◆ TEXTE DU DOCUMENT

■ ■ ■ ■

Avec deux types de chroniques – Pop & Co, du lundi au jeudi, et Tubes & Co le vendredi –, Rebecca Manzoni change ainsi de registre autant que de case horaire. « J’avais vraiment envie d’un autre mode d’écriture et d’une autre ambiance », explique-t-elle. Ce n’est plus l’échange, l’écoute, l’art de faire parler les autres qui la mobilisent, mais plutôt l’art de parler pour elle-même, en son nom, depuis le cœur vital de sa subjectivité.
Livrer ses impressions personnelles sur l’actualité culturelle (un film, un disque, un livre…) ne l’écarte pourtant pas du souci journalistique qui l’anime depuis ses débuts dans le métier radiophonique (Le Mouv’ puis France Inter dès la fin des années 90) et télévisuel (Métropolis sur Arte, une chronique déjà matinale sur Canal+…) : partager une émotion avec l’auditeur, cette figure aux mille visages et aux goûts disparates.
“Je pense autant à mon cousin de 20 ans qu’à mon père dès que j’écris une chronique”, confie-t-elle. Si elle dit vouloir éviter « le didactisme », elle cherche en revanche à faire vibrer la corde de la curiosité empathique de son auditeur, à stimuler son désir de connaissance disséminé dans les circuits multiples de la carte artistique. « J’aime le vagabondage », insiste-t-elle.
Hommage à la culture populaire
Ce vagabondage s’exprime autant dans la variété des domaines qu’elle explore que dans les types d’œuvres choisies, contemporaines ou ultrakitsch, du présent actif et du passé frelaté. Pointue dans ses choix, comme en témoigne une récente chronique sur une bande dessinée racontant la vie du bluesman Robert Johnson, elle s’amuse aussi à troubler l’ordre trop parfait du paysage culturel filtré par un regard exigeant : elle aime dans Tubes & Co jouer avec les souvenirs brumeux d’objets de la culture populaire dont certains ont conservé une relative dignité dans le patrimoine.

■ ■ ■ ■

◆ DONNÉES FOURNIES
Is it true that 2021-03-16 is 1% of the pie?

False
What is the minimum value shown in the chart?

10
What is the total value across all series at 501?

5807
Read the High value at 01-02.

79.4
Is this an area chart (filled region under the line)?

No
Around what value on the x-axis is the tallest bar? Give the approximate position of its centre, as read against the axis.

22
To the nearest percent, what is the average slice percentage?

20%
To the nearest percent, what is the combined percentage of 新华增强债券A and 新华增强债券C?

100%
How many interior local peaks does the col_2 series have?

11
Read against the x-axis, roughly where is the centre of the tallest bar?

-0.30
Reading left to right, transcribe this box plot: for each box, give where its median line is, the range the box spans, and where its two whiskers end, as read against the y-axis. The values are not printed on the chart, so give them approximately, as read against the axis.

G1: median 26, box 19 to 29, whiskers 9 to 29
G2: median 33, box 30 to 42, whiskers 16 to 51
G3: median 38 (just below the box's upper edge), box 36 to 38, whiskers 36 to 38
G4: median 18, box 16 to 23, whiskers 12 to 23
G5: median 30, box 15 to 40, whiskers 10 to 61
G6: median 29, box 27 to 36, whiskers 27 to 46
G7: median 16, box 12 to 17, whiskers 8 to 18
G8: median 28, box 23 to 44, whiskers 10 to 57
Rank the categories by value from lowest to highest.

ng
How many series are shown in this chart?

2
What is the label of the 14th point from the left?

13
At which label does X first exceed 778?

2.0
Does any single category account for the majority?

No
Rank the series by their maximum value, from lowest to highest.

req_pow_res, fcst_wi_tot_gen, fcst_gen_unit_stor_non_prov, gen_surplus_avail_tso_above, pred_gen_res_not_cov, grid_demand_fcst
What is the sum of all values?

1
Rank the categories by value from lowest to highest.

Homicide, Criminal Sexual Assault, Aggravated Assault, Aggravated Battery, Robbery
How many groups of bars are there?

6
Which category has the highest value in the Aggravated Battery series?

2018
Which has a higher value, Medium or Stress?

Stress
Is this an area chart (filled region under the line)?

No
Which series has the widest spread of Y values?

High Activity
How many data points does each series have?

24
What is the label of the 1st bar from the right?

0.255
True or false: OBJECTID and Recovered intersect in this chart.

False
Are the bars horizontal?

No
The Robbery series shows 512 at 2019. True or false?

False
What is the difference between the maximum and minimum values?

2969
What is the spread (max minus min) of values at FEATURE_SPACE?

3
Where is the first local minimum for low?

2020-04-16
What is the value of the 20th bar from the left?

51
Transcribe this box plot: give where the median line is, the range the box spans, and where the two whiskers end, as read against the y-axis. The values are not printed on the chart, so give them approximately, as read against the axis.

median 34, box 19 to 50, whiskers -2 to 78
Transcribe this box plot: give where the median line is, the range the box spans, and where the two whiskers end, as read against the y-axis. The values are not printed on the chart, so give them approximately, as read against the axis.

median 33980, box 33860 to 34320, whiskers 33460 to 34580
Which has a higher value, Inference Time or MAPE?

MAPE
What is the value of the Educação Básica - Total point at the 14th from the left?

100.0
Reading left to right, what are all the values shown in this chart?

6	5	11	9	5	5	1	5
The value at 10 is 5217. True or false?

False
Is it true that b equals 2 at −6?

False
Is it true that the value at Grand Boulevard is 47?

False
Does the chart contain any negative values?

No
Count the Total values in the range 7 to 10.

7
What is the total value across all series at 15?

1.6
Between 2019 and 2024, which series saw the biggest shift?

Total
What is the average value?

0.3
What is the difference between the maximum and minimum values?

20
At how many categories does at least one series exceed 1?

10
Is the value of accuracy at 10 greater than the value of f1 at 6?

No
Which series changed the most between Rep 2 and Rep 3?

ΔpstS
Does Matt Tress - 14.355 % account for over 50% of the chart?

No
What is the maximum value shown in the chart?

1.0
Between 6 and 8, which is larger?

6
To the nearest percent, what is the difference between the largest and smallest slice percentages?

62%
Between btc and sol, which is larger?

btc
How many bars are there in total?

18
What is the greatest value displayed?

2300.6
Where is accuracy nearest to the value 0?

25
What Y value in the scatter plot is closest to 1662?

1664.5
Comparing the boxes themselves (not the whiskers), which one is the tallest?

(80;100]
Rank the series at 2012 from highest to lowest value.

■ ■ ■ ■

◆ TÂCHES À RÉALISER
• 1. Dans le texte sur Rebecca Manzoni, quel jour de la semaine la chronique Tubes & Co est-elle diffusée ?
• 2. Reproduisez fidèlement, dans le texte sur Rebecca Manzoni, le passage qui va de « Livrer ses impressions » jusqu'à « aux goûts disparates. » inclus.
• 3. Reprenez le texte sur les chroniques de Rebecca Manzoni à la fin de sa dernière phrase et poursuivez-le.

◆ CORRIGÉ DES ACTIVITÉS
• 1. Le vendredi.

• 2.
Livrer ses impressions personnelles sur l’actualité culturelle (un film, un disque, un livre…) ne l’écarte pourtant pas du souci journalistique qui l’anime depuis ses débuts dans le métier radiophonique (Le Mouv’ puis France Inter dès la fin des années 90) et télévisuel (Métropolis sur Arte, une chronique déjà matinale sur Canal+…) : partager une émotion avec l’auditeur, cette figure aux mille visages et aux goûts disparates.

• 3.
Décomplexée et pleine d’une fantaisie qu’autorise l’évocation nostalgique de son enfance, elle réactive en chaque auditeur les humeurs liées à des tubes comme Bouge de là de MC Solaar, Message in a Bottle de The Police, Beat It de Michael Jackson… « Du plaisir qu’on a tous à écouter un tube », elle tire des fils au cœur de sa mémoire sensible. Avant tout, elle assume simplement le geste de « rendre hommage à la culture populaire ».
Très écrite, sa chronique est aussi très soignée dans sa composition sonore. « Il faut jouer avec les sons en direct. Je cherche la fluidité, à ce que le son fasse partie de l’écriture elle-même. » Alors qu’avec Eclectik elle aimait délier les langues, étirer le temps, purger les esprits, Rebecca Manzoni relie dans sa nouvelle chronique les souvenirs de tous, densifie les humeurs du moment, oriente les voies de la curiosité. Moins passeuse de plats que passeuse d’éclats du paysage culturel, elle fait de son nouveau rang un moment clé de la matinale de Patrick Cohen.